As regras específicas do Modo Infernal não vêm resumidas numa tela de configuração clara — Allen (e o público) aprende o tamanho do desafio na prática, conforme a história avança. Dois elementos, porém, ficam evidentes logo cedo:

Primeiro, a quantidade de experiência necessária entre um nível e outro é absurdamente maior do que em qualquer dificuldade convencional — o que torna cada avanço de nível uma conquista genuína, não um acontecimento corriqueiro como costuma ser em jogos (e em isekais) mais tradicionais.

Segundo, e talvez mais decisivo: não existe nenhum tipo de apoio externo disponível. Sem manual, sem wiki, sem fórum de jogadores, sem comunidade online pra trocar estratégia — Allen precisa decifrar cada mecânica do próprio mundo sozinho, por tentativa e erro, exatamente como um jogador enfrentaria um jogo genuinamente não documentado.

Vale um adendo: parte da dificuldade que Allen enfrenta também vem de outro fator específico da própria classe que escolheu, o Invocador — mas isso é um tema grande o suficiente pra merecer um artigo à parte dentro dessa série.

Quais dificuldades ele aceitou enfrentar?

Somando as regras do Modo Infernal às condições de nascimento que Allen recebe dentro do mundo do jogo, o pacote de dificuldades é bem mais pesado do que a maioria dos protagonistas isekai jamais enfrenta:

  • Nascer sem riqueza nem status, como filho de uma família de servos, sem qualquer vantagem material inicial;
  • Ser avaliado pelo próprio sistema de status do mundo como alguém sem “Talento” nenhum — uma marca que normalmente condenaria qualquer personagem à irrelevância dentro da lógica do próprio universo;
  • Evoluir numa velocidade absurdamente mais lenta que a de qualquer pessoa ao redor, o que exige repetição extenuante só pra alcançar marcos que outros conquistam com facilidade;
  • Fazer tudo isso sem qualquer fonte de informação externa, dependendo inteiramente da própria capacidade de observação e tentativa e erro.

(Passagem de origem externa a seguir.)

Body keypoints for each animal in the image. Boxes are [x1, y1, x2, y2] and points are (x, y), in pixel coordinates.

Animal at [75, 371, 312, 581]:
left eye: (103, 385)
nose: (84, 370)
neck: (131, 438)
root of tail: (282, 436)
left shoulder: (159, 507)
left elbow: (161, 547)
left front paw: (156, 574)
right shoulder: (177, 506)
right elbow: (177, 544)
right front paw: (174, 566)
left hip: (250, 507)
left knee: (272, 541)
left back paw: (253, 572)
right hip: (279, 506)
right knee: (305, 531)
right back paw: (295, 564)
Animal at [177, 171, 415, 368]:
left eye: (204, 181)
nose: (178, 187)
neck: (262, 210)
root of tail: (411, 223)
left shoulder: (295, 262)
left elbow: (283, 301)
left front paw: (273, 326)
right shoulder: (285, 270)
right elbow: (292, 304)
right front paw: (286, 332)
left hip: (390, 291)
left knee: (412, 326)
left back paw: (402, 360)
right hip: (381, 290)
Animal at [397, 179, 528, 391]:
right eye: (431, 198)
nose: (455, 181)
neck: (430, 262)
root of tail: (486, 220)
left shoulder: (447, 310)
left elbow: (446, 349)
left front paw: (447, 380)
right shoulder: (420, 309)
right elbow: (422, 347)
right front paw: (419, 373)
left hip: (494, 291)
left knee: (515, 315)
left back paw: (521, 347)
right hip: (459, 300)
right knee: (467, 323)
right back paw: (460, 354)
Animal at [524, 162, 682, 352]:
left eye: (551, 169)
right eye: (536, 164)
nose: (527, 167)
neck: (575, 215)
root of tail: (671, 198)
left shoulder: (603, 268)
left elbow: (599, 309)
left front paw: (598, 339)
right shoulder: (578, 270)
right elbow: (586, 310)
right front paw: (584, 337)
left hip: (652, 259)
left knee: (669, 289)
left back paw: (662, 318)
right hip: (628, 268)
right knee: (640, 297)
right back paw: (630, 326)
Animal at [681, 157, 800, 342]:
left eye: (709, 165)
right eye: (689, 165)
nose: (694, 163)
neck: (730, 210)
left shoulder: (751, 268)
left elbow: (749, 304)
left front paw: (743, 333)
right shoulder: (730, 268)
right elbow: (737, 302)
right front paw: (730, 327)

É a combinação desses fatores — não um deles isolado — que torna a jornada de Allen genuinamente diferente da maioria das histórias do gênero, onde normalmente pelo menos um desses obstáculos já viria resolvido de forma conveniente pro protagonista.

Essa decisão foi inteligente?

Essa é a pergunta mais interessante de se fazer, porque a resposta muda dependendo do momento da história em que ela é feita.

Vista de fora, no instante em que Kenichi seleciona o Modo Infernal, a decisão parece imprudente — ele escolhe deliberadamente o pior cenário possível de partida, sem saber, na hora, que aquilo significaria renascer como bebê numa família pobre, sem talento reconhecido, sem qualquer ajuda disponível.

Mas a própria obra constrói um argumento silencioso a favor dessa escolha conforme a história avança: é justamente por causa da dificuldade extrema que Allen desenvolve hábitos de jogador que a maioria dos protagonistas isekai nunca precisa desenvolver — paciência com processo lento, atenção genuína a detalhe de mecânica, e a disposição de tratar cada pequeno ganho como conquista real, não como formalidade de roteiro. Some a isso o fato de que sua classe de Invocador, sequer detectável pelo sistema de avaliação do mundo, escondia um potencial que provavelmente teria passado despercebido — ou sido descartado cedo — numa dificuldade mais convencional.

Ou seja: pelos critérios tradicionais de “início vantajoso”, a decisão foi péssima. Mas pelos critérios que realmente sustentam a jornada de Allen ao longo da obra — crescimento genuíno, domínio profundo da própria classe, satisfação real no processo —, é exatamente essa escolha extrema que torna tudo o que vem depois possível.